EXERCISE OBJECTIVE:
Please repeat the records below exactly, from the first line through the line containing "Figure 6: Graphical", and nothing more.

Stored data:
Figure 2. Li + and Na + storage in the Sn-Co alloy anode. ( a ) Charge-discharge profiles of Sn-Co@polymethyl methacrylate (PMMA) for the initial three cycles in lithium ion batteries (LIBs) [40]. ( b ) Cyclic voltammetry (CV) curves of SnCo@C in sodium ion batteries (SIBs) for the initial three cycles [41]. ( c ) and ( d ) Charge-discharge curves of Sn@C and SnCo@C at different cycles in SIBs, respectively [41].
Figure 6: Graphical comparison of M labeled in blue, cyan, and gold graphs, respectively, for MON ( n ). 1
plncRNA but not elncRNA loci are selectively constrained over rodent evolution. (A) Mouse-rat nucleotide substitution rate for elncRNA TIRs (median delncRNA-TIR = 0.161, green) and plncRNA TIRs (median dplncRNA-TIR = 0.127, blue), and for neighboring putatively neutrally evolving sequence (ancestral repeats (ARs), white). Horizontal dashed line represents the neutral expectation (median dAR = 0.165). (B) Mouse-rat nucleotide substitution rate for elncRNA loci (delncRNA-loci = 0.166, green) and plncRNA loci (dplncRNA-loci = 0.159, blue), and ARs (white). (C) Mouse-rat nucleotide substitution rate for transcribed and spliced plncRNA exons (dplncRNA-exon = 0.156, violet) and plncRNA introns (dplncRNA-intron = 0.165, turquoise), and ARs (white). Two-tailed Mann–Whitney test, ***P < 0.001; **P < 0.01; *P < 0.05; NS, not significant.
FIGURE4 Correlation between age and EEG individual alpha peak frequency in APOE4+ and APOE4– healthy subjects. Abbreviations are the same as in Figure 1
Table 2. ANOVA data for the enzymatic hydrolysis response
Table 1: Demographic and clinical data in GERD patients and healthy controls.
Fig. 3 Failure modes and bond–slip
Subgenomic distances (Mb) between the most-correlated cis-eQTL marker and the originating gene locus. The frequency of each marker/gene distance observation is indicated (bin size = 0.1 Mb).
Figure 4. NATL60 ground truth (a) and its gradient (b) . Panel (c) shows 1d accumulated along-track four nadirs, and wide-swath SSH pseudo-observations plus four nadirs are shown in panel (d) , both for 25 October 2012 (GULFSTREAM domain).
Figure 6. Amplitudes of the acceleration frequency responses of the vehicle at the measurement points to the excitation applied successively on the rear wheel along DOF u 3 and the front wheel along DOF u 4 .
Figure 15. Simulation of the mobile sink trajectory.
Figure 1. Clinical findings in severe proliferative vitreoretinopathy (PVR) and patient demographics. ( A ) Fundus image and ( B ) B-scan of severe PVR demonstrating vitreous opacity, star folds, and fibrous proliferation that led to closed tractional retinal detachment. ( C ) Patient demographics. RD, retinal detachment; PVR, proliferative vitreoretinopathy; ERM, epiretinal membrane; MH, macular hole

RESPONSE FOR THIS EXERCISE:
Figure 2. Li + and Na + storage in the Sn-Co alloy anode. ( a ) Charge-discharge profiles of Sn-Co@polymethyl methacrylate (PMMA) for the initial three cycles in lithium ion batteries (LIBs) [40]. ( b ) Cyclic voltammetry (CV) curves of SnCo@C in sodium ion batteries (SIBs) for the initial three cycles [41]. ( c ) and ( d ) Charge-discharge curves of Sn@C and SnCo@C at different cycles in SIBs, respectively [41].
Figure 6: Graphical comparison of M labeled in blue, cyan, and gold graphs, respectively, for MON ( n ). 1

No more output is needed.